> Saved data entries:
%%

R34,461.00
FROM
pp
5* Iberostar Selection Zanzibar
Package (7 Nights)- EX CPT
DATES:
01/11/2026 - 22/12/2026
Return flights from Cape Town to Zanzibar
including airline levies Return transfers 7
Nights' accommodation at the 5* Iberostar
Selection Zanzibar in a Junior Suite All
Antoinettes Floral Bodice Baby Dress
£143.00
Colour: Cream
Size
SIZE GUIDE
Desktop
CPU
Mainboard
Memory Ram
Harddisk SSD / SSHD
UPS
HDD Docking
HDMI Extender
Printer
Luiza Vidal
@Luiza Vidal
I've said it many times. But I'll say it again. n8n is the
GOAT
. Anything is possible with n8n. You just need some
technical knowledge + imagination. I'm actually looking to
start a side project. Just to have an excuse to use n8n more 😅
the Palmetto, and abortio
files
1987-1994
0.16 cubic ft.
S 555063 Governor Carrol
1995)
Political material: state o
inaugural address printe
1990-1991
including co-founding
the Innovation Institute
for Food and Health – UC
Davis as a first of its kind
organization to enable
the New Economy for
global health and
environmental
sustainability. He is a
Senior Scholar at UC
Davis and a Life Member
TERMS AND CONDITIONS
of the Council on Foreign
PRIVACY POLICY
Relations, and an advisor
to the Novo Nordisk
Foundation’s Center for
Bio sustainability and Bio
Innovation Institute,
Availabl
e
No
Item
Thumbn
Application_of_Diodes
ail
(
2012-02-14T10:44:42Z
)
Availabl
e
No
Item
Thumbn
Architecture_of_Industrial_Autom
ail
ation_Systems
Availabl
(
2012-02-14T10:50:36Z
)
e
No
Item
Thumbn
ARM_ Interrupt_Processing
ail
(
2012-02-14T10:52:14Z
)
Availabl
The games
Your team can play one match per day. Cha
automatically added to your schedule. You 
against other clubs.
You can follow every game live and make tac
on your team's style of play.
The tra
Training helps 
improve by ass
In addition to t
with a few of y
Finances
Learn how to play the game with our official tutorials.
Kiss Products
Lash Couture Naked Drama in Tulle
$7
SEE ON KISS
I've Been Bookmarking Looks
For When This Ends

%%

> Exercise: Each record above needs to be set down again, word for word.

> Exercise response:
R34,461.00
FROM
pp
5* Iberostar Selection Zanzibar
Package (7 Nights)- EX CPT
DATES:
01/11/2026 - 22/12/2026
Return flights from Cape Town to Zanzibar
including airline levies Return transfers 7
Nights' accommodation at the 5* Iberostar
Selection Zanzibar in a Junior Suite All
Antoinettes Floral Bodice Baby Dress
£143.00
Colour: Cream
Size
SIZE GUIDE
Desktop
CPU
Mainboard
Memory Ram
Harddisk SSD / SSHD
UPS
HDD Docking
HDMI Extender
Printer
Luiza Vidal
@Luiza Vidal
I've said it many times. But I'll say it again. n8n is the
GOAT
. Anything is possible with n8n. You just need some
technical knowledge + imagination. I'm actually looking to
start a side project. Just to have an excuse to use n8n more 😅
the Palmetto, and abortio
files
1987-1994
0.16 cubic ft.
S 555063 Governor Carrol
1995)
Political material: state o
inaugural address printe
1990-1991
including co-founding
the Innovation Institute
for Food and Health – UC
Davis as a first of its kind
organization to enable
the New Economy for
global health and
environmental
sustainability. He is a
Senior Scholar at UC
Davis and a Life Member
TERMS AND CONDITIONS
of the Council on Foreign
PRIVACY POLICY
Relations, and an advisor
to the Novo Nordisk
Foundation’s Center for
Bio sustainability and Bio
Innovation Institute,
Availabl
e
No
Item
Thumbn
Application_of_Diodes
ail
(
2012-02-14T10:44:42Z
)
Availabl
e
No
Item
Thumbn
Architecture_of_Industrial_Autom
ail
ation_Systems
Availabl
(
2012-02-14T10:50:36Z
)
e
No
Item
Thumbn
ARM_ Interrupt_Processing
ail
(
2012-02-14T10:52:14Z
)
Availabl
The games
Your team can play one match per day. Cha
automatically added to your schedule. You 
against other clubs.
You can follow every game live and make tac
on your team's style of play.
The tra
Training helps 
improve by ass
In addition to t
with a few of y
Finances
Learn how to play the game with our official tutorials.
Kiss Products
Lash Couture Naked Drama in Tulle
$7
SEE ON KISS
I've Been Bookmarking Looks
For When This Ends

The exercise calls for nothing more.